Problem. Render each line of the material below as one string in a JSON list, skipping blank lines. Leave the pictures out of the answer.

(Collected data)

Start of Block

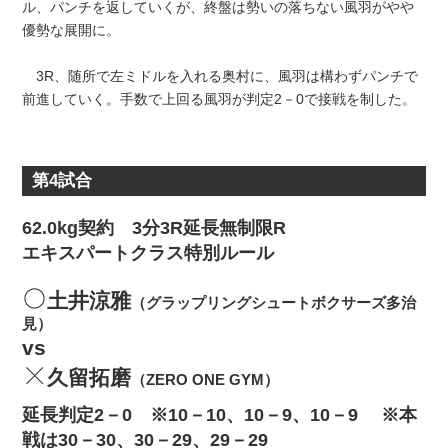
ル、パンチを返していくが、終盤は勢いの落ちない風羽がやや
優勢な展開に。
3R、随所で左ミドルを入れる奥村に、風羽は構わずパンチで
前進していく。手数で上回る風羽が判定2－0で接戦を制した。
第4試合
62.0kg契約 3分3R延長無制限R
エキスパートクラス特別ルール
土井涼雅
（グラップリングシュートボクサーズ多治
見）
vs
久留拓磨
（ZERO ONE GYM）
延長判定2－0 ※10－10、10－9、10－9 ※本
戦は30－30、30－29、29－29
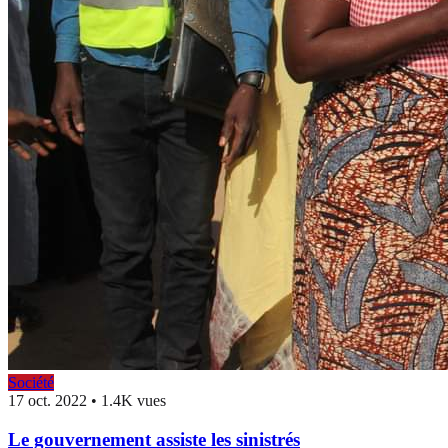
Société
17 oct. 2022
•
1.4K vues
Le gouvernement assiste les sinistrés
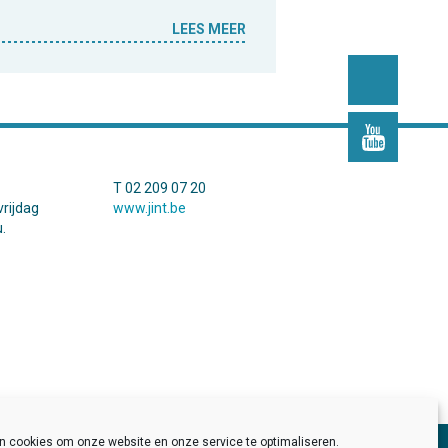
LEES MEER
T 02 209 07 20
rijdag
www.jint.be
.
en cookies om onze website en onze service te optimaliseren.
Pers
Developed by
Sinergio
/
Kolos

End of Block

Output.
[
  "ル、パンチを返していくが、終盤は勢いの落ちない風羽がやや",
  "優勢な展開に。",
  "3R、随所で左ミドルを入れる奥村に、風羽は構わずパンチで",
  "前進していく。手数で上回る風羽が判定2－0で接戦を制した。",
  "第4試合",
  "62.0kg契約 3分3R延長無制限R",
  "エキスパートクラス特別ルール",
  "土井涼雅",
  "（グラップリングシュートボクサーズ多治",
  "見）",
  "vs",
  "久留拓磨",
  "（ZERO ONE GYM）",
  "延長判定2－0 ※10－10、10－9、10－9 ※本",
  "戦は30－30、30－29、29－29",
  "Société",
  "17 oct. 2022",
  "•",
  "1.4K vues",
  "Le gouvernement assiste les sinistrés",
  "LEES MEER",
  "T 02 209 07 20",
  "rijdag",
  "www.jint.be",
  ".",
  "en cookies om onze website en onze service te optimaliseren.",
  "Pers",
  "Developed by",
  "Sinergio",
  "/",
  "Kolos"
]